U.S. District Judge Lawrence King awarded title to the Briggen Hialmar to Blue Hole Expeditions of 200 Greene St., which shares the address with Mel Fisher's Treasures. Its principals are Kim Fisher and Sean Fisher, Mel's son and grandson, respectively.

King awarded title on April 24, "together with all her tackle, armaments, apparel and cargo ... wherever the same may be found against the world."

Blue Hole Expeditions had been named substitute custodians of the 1831 shipwreck in October 2010, and the company advertised the discovery and no one claimed it, Kim Fisher said.

Though King awarded title to Blue Hole, it remains to be seen whether the company will have to take part in the legal process known as "adjudication of ownership," in which Judge King decides if subsequently discovered artifacts were legally taken from the wreck.

The exploration of the Briggen Hialmar wreck site is being conducted at a depth of 17,400 feet using surface-controlled remotely operated vehicles (ROVs).

"It's all being done with ROVs," Kim Fisher said. "It's just too expensive to do it any other way, and using ROVs are still costing about $50,000 to $60,000 a day."

There are only two known ROVs available for commercial use, and their operational cost has kept the dive pace slow, Fisher said.

Unlike the well-known Nuestra Señora de Atocha and the Santa Margarita, Spanish galleons that sank off Key West in 1622, the Briggen Hialmar wasn't carrying gold and silver coins or other such treasure.

King adjudicated ownership of Atocha and Margarita treasure found in 2011 at the same April 24 hearing in which he adjudicated title of the Birggen Hialmar, Fisher said. "Her main cargo was Brazilwood," he said of the Swedish vessel. "It was used to dye textiles and was very valuable cargo back then."

Thus far, crews have brought up the ship's bell, assorted pottery shards and one chamber pot, along with other personal items, Fisher said.

"We've got to figure out how to market Brazilwood," he said with a laugh.

The ship was built in 1812 and sank in 1831 about 600 miles to 700 miles southeast of St.

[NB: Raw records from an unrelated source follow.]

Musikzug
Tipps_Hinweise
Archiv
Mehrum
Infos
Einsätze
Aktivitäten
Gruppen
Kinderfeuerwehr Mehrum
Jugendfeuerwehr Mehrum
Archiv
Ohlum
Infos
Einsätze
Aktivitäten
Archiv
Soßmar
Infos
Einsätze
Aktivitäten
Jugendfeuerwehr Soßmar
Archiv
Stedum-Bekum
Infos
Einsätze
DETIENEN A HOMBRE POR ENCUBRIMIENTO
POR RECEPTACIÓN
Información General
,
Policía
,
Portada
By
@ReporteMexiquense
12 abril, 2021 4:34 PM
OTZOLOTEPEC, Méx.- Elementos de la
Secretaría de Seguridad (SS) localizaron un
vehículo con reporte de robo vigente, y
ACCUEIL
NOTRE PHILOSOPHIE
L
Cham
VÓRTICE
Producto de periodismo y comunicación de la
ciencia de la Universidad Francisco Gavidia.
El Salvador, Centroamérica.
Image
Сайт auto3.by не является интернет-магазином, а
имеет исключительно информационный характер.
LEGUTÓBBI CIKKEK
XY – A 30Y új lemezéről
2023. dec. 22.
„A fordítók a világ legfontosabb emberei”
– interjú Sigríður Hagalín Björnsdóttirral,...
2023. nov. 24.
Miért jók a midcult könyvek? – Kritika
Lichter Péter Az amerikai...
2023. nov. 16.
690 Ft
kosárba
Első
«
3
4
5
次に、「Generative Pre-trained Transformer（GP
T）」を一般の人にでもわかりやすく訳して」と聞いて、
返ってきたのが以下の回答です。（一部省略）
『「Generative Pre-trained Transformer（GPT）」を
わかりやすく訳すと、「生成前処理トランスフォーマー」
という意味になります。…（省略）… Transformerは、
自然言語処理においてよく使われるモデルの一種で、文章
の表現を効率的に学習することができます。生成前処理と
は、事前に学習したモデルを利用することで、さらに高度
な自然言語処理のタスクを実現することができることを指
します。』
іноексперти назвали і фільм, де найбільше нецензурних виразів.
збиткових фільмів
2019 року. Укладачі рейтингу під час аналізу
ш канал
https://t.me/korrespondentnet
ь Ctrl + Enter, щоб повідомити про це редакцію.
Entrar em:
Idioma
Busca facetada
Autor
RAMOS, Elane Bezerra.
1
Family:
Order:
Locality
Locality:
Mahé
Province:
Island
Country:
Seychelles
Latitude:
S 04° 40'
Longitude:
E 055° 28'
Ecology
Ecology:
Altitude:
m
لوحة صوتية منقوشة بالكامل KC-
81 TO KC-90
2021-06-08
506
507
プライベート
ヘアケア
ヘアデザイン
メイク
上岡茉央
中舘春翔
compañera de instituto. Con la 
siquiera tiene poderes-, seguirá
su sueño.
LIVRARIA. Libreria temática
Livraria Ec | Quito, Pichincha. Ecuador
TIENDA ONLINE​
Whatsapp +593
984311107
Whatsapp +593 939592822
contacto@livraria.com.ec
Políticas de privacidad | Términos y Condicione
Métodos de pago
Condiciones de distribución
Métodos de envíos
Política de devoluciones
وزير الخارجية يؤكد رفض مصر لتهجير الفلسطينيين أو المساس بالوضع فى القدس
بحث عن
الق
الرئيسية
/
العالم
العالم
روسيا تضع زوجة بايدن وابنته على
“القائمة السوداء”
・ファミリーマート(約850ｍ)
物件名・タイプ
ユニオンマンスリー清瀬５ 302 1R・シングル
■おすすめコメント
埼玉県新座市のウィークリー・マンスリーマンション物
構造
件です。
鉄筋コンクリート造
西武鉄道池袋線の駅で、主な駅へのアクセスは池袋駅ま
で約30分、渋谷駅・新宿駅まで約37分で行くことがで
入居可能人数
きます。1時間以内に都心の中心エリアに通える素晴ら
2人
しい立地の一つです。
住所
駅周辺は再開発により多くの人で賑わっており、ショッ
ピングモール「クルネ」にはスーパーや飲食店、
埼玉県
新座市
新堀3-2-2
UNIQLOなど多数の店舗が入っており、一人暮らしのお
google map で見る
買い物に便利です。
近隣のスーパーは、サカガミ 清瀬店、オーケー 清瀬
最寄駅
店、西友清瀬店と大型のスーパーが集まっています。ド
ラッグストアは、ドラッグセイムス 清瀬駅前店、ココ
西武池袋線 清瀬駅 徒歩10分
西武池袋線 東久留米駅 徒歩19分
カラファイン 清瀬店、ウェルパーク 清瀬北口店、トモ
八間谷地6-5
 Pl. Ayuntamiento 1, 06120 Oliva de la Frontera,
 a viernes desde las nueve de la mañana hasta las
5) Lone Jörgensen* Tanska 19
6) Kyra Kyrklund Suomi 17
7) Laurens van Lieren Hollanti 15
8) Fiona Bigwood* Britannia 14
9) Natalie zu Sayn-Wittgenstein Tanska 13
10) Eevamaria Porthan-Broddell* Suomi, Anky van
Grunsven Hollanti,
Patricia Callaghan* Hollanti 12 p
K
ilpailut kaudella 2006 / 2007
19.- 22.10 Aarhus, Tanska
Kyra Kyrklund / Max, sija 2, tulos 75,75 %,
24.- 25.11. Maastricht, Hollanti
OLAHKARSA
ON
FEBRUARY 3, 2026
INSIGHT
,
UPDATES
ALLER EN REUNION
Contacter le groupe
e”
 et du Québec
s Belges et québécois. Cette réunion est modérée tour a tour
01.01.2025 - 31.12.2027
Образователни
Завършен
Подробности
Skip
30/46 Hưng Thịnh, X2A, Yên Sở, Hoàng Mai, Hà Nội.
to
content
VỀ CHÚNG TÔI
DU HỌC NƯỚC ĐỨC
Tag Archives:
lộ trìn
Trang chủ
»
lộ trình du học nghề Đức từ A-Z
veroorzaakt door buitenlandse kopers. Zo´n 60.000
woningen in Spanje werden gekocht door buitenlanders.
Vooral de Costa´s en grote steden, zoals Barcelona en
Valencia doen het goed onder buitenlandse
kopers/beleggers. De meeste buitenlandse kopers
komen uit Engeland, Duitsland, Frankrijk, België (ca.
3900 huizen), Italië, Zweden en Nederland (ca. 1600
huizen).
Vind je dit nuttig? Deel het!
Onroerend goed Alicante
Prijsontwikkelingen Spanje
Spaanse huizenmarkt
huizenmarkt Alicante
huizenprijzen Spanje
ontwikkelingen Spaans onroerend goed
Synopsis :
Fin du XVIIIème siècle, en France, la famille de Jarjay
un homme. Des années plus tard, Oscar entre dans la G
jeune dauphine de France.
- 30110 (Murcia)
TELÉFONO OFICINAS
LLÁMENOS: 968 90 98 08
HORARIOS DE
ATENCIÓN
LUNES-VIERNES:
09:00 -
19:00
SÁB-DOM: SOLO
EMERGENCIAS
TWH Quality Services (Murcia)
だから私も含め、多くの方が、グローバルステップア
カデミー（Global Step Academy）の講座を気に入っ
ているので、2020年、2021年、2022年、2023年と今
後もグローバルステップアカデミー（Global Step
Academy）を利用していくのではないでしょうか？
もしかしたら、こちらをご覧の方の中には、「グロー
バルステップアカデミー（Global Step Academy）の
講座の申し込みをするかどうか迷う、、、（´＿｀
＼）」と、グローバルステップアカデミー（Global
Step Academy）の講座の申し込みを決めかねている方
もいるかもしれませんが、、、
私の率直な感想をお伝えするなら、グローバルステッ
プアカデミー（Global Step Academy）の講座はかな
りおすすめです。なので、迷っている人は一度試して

John's, Newfoundland, according to court documents.

Its exact location is sealed in those documents, but the description provided means it sank about 425 miles away from the RMS Titanic, which sank in the same cold waters of the North Atlantic 81 years later in 1912.

The Fisher family received international attention in 1985 when Mel Fisher's divers discovered the "main pile" of the Atocha treasure.